Figure 4. Quantile-quantile plot comparing the expected versus the observed distribution of the FBAT-CNV P-values.

These plots show the distribution of -2log₁₀(p), which is, under the null, distributed as chi-square with 2 degrees-of-freedom. IgG/TCR loci are discussed elsewhere and not included in these plots. A – N = 3,286 CNVs that passed quality controls and were tested for association. Loci overlapping the MHC region are marked in blue. Loci mapping to, or in strong LD with, the INS VNTR region are marked in red. B – N = 3,214 CNVs passed quality controls and did not overlap or tagged the INS VNTR and the MHC region. C – N = 448 VNTRs targeted by the CGH array that passed quality controls. INS VNTR CNV regions are marked in red as in Figure 3A.

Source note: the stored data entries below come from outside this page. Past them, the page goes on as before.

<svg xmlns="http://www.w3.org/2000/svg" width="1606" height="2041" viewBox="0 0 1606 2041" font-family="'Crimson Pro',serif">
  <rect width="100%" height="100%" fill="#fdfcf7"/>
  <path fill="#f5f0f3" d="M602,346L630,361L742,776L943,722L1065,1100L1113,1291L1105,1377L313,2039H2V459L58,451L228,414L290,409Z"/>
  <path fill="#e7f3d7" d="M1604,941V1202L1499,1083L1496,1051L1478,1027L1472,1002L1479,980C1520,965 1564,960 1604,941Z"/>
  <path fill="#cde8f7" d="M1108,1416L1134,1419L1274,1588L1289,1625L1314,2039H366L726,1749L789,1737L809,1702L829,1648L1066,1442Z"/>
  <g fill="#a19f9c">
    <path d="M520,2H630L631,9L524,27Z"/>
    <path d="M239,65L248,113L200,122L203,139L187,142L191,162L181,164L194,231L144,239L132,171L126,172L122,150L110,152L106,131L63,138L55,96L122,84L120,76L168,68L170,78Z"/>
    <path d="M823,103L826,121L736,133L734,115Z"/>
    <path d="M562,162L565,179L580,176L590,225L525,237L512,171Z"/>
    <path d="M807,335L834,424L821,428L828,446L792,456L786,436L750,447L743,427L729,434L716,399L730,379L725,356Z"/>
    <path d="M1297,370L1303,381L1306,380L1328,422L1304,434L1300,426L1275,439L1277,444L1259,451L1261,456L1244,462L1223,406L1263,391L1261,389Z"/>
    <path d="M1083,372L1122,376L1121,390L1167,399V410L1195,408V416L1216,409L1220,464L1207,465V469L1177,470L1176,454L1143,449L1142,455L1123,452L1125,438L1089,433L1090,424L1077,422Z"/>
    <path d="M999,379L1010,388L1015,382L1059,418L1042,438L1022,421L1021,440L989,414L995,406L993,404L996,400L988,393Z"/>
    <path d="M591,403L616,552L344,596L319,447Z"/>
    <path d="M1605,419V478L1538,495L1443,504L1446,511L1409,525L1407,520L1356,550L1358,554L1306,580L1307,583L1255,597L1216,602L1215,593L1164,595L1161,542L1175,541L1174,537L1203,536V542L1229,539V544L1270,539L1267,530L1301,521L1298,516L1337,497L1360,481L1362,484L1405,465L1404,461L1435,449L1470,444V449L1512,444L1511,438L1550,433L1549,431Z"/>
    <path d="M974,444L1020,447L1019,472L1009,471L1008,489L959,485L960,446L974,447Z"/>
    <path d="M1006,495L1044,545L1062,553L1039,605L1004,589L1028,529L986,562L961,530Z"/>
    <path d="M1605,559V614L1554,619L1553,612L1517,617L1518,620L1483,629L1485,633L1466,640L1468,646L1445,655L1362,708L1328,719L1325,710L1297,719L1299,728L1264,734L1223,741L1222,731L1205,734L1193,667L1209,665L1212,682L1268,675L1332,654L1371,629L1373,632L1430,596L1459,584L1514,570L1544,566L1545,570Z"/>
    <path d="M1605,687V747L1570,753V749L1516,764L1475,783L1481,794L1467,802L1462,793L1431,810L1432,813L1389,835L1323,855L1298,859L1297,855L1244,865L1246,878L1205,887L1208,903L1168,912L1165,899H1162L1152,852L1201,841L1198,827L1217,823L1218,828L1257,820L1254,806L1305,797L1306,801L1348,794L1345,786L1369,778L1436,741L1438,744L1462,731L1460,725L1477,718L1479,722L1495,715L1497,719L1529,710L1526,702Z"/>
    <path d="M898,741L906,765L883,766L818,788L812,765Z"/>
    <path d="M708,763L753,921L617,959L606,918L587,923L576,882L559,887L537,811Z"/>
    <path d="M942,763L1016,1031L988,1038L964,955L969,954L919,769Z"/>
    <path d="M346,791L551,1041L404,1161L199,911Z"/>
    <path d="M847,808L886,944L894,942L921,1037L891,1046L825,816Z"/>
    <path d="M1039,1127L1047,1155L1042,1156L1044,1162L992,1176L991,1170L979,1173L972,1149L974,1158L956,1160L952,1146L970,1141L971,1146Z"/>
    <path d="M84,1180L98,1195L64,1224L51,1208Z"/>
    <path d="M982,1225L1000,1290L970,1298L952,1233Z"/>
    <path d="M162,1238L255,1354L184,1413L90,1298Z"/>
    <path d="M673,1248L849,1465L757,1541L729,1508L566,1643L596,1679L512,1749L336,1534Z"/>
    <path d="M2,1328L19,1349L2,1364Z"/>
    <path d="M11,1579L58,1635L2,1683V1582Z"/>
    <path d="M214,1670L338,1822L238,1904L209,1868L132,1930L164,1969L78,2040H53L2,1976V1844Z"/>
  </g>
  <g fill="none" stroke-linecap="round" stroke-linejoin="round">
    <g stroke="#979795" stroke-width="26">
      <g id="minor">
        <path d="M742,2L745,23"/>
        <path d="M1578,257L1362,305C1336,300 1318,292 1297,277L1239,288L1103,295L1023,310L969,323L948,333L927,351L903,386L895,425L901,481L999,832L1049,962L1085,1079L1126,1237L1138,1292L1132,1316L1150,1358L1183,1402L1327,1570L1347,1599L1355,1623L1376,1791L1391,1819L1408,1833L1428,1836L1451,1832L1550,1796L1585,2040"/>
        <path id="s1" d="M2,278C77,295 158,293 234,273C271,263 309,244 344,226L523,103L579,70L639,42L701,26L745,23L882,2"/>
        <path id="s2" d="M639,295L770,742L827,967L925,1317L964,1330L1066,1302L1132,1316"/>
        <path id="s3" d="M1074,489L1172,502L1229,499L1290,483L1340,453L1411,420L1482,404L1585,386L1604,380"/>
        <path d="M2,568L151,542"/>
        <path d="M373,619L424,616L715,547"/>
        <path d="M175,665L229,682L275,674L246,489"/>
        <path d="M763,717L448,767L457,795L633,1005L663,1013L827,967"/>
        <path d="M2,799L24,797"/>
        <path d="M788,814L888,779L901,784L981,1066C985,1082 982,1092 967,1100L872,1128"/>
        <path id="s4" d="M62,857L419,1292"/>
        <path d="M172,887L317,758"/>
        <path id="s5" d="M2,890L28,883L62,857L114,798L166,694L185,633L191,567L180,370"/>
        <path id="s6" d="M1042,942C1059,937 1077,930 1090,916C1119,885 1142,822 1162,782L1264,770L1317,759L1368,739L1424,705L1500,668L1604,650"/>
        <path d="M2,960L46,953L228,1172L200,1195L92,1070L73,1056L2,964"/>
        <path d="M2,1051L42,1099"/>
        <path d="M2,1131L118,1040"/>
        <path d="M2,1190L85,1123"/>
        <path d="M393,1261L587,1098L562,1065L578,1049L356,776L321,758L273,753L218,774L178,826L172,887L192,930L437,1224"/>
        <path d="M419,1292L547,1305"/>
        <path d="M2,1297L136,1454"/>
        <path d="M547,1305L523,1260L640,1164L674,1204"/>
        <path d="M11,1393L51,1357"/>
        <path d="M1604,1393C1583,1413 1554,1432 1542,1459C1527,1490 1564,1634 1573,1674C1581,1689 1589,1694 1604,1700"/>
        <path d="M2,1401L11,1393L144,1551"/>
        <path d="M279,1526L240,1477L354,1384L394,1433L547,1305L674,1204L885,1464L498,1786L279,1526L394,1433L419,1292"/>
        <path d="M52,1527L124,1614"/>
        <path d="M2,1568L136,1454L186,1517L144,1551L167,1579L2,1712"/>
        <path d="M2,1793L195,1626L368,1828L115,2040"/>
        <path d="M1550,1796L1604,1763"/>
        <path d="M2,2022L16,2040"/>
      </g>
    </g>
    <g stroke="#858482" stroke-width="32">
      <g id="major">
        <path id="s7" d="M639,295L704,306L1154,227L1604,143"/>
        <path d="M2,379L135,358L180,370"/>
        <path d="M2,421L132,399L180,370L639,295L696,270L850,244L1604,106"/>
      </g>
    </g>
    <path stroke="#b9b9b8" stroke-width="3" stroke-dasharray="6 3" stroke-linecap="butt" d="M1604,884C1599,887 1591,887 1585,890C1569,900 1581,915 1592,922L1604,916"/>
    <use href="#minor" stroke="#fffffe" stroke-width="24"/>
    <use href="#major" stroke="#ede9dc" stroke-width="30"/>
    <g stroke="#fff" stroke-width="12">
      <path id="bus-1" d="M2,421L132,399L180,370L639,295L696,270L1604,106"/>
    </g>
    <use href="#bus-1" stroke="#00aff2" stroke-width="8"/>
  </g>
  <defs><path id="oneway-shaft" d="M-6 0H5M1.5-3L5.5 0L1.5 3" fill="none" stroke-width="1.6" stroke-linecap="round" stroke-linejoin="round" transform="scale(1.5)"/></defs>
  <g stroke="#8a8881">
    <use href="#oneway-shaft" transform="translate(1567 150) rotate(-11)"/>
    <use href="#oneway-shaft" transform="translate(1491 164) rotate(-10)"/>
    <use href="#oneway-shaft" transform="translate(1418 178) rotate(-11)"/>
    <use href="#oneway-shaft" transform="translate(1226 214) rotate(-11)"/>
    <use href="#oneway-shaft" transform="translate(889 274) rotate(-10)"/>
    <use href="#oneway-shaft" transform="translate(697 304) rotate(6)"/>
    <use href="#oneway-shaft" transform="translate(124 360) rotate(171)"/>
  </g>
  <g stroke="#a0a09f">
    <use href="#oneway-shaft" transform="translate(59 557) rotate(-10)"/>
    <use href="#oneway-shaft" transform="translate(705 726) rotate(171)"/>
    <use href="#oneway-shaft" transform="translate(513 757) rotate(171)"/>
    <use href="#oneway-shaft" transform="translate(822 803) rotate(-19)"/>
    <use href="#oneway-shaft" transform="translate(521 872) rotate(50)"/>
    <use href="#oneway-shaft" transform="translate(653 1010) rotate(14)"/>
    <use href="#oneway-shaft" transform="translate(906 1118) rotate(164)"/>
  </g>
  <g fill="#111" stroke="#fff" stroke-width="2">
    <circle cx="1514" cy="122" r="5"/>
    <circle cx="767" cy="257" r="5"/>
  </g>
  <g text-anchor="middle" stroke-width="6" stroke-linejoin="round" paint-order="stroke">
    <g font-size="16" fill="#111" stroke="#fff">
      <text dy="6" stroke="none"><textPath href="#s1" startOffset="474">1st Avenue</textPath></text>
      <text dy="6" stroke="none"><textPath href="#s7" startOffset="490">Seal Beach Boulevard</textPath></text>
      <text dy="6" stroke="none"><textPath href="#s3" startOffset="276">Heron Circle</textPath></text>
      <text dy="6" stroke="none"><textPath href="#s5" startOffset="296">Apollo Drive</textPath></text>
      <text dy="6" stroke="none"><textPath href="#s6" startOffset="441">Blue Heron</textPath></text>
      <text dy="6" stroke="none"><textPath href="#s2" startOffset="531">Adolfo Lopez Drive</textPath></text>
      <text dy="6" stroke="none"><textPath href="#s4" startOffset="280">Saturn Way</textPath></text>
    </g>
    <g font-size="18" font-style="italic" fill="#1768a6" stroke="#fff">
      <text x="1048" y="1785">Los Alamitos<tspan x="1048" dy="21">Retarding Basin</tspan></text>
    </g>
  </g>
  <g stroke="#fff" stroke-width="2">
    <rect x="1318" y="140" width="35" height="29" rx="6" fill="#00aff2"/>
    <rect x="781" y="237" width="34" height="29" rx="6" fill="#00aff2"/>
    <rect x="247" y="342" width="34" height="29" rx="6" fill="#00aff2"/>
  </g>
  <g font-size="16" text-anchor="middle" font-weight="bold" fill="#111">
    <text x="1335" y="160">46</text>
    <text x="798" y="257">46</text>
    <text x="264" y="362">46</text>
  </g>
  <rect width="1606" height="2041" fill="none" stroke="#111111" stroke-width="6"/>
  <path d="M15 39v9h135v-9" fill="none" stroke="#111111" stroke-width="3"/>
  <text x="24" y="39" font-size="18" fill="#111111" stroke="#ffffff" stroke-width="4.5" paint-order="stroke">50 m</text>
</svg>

Figure 5. Manhattan plot for the FBAT-CNV P-values.

The y-axis shows the distribution of –log₁₀(p) where p is the FBAT-CNV test association test P-value for all CNV loci passing quality control filters (Methods). The x-axis shows chromosomes numbered from 1 (left) to X (right).

Figure 6. Decomposition of multi-probe CNV data at the INS VNTR locus into first two principal components PC1 and PC2.

Principal components PC1 and PC2 summarize the multi-probe CNV data at the INS VNTR locus. Colors (green/red/black) were chosen based on the genotypes of the SNP rs689 (AA/AT/TT), which captures the class I-class III separation.